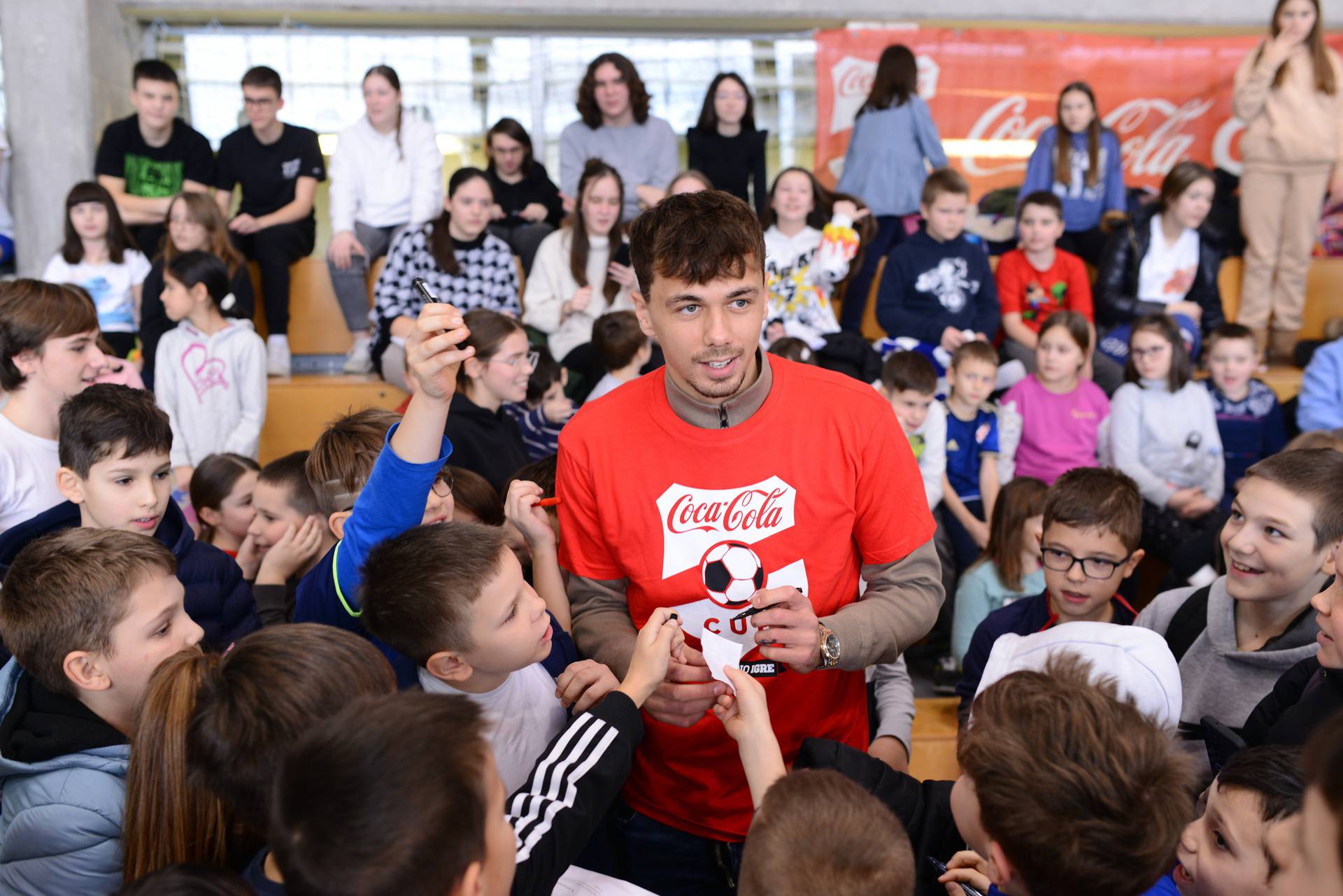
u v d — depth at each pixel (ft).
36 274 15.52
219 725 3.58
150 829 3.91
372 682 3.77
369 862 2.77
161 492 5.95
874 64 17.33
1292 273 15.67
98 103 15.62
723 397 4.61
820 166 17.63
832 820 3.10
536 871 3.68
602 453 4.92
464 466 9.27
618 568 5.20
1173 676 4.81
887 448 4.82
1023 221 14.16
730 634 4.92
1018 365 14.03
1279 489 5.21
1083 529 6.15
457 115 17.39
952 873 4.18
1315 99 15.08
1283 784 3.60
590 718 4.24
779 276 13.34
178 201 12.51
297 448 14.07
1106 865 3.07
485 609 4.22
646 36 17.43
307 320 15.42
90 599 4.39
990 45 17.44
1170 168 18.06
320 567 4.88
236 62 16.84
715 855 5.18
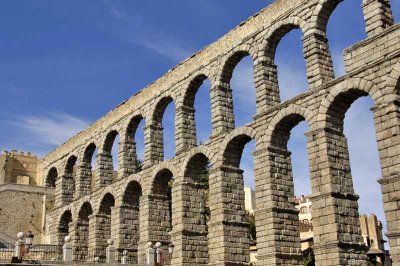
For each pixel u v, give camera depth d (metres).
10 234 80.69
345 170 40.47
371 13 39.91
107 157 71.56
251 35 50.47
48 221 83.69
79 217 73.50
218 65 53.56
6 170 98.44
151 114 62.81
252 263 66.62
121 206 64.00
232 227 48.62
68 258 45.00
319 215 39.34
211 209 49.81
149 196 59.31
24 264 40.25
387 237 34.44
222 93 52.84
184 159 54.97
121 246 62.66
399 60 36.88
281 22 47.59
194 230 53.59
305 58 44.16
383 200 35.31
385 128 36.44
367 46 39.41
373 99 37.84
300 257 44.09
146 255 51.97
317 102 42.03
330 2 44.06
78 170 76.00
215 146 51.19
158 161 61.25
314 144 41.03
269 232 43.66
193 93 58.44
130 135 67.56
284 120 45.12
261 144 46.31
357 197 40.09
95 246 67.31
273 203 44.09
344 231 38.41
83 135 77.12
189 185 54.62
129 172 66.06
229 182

◆ Task objective ◆
All that is wanted is each line, word for word, from the first line of the data to the one holding "178 201 12.51", with the pictures left out.

◆ Final answer ◆
u v d — depth at each pixel (ft).
36 274 15.52
219 725 3.58
150 829 3.91
372 682 3.77
369 862 2.77
161 492 5.95
874 64 17.33
1292 273 15.67
98 103 15.62
723 397 4.61
820 166 17.63
832 820 3.10
536 871 3.68
602 453 4.92
464 466 9.27
618 568 5.20
1173 676 4.81
887 448 4.82
1023 221 14.16
730 634 4.92
1018 365 14.03
1279 489 5.21
1083 529 6.15
457 115 17.39
952 873 4.18
1315 99 15.08
1283 784 3.60
590 718 4.24
779 276 13.34
178 201 12.51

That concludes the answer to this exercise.